With all the customization options -- from concepts to skill level -- Grammar Wonderland makes differentiation within the classroom easy. Most of the students can use the same app for grammar practice, working at their level on the concepts they need to review. Since there are no teacher reports or in-app help or instruction, teachers will need to introduce the concepts and have students track their scores themselves or use the app just for practice and choose another tool for assessment. Also, keep in mind that playing the games isn't always easy or intuitive: The games require fast reading and quick motor control, so incorrect answers may say more about the interface's limitations than about whether or not kids grasp the concept at hand.
Continue readingEditor's Note: Grammar Wonderland is no longer available.
After setting up an account with a first name and last initial, students choose to practice skills or explore worlds.
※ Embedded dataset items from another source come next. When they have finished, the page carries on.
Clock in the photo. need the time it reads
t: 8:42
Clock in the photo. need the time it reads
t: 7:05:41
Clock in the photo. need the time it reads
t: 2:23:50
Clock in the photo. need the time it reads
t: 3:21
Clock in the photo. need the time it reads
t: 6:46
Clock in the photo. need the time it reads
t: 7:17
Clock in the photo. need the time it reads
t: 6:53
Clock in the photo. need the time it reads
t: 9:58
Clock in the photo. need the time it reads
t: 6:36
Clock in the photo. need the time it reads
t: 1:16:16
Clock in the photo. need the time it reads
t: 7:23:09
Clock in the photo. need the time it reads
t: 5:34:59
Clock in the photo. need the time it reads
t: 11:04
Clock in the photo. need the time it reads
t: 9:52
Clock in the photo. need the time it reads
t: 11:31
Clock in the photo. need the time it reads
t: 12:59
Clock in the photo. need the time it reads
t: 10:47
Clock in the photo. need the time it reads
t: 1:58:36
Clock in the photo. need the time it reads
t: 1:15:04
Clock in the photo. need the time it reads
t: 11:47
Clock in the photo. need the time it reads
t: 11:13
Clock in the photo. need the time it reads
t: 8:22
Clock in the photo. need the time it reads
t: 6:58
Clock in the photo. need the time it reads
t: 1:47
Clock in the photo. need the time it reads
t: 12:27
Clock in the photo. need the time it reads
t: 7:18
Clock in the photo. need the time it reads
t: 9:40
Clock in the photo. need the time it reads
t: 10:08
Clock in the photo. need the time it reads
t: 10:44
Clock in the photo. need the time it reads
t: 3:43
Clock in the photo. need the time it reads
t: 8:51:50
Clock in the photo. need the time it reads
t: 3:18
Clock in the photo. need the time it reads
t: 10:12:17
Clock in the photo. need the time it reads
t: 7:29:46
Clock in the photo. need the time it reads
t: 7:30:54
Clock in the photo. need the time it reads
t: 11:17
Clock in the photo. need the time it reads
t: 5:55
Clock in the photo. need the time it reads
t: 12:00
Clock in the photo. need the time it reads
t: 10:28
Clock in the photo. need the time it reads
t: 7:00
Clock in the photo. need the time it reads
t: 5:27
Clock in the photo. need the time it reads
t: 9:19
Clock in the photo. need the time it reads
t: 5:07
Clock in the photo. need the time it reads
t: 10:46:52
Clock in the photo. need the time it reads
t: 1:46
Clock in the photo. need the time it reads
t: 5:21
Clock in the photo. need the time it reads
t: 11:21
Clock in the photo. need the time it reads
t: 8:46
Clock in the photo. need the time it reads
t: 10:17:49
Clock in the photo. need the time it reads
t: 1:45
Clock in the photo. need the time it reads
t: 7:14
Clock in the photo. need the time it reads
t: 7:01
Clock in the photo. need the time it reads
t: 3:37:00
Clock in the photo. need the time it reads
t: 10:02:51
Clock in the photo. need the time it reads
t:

Both options feature the same games: navigating an airplane to touch the correct clouds while avoiding obstacles and wrong answers; feeding a polar bear in space the right food packets; or tossing the right water buckets at a camel in a desert. When practicing skills, students choose between easy, medium, hard, or expert levels, and they select nouns, verbs, or adjectives as a skill. They can then choose a specific game from the three or a specific concept -- like possessive nouns or subject-verb agreement. The Explore Worlds section features a map that students progress through by successfully completing the game, earning one, two, or three stars based on their score. The games and skills covered are more random in the explore worlds mode, with players advancing through several stops in four different worlds.
Grammar Wonderland packs quite a bit of grammar content into its games, covering common, proper, concrete, abstract, singular, plural, and possessive nouns; adjectives, pronouns, verbs, verb phrases, verb tenses, irregular and progressive verbs, linking verbs, indirect objects, and subject-verb agreement. Each game handles incorrect answers differently -- the camel game offers only two options, so the correct answer is obvious; the airplane game penalizes incorrect answers by slowing the plane down a bit; and in the bear-feeding game, the bear gets a sick, sad look when fed the wrong answer. Kids do have to focus on several unrelated skills to play successfully, like reading the question, moving the controls correctly, and choosing the answer. The games move pretty quickly, so all of that can be distracting for kids, making the game frustrating. Overall, this is an amusing tool to bring some extra grammar practice to your classroom.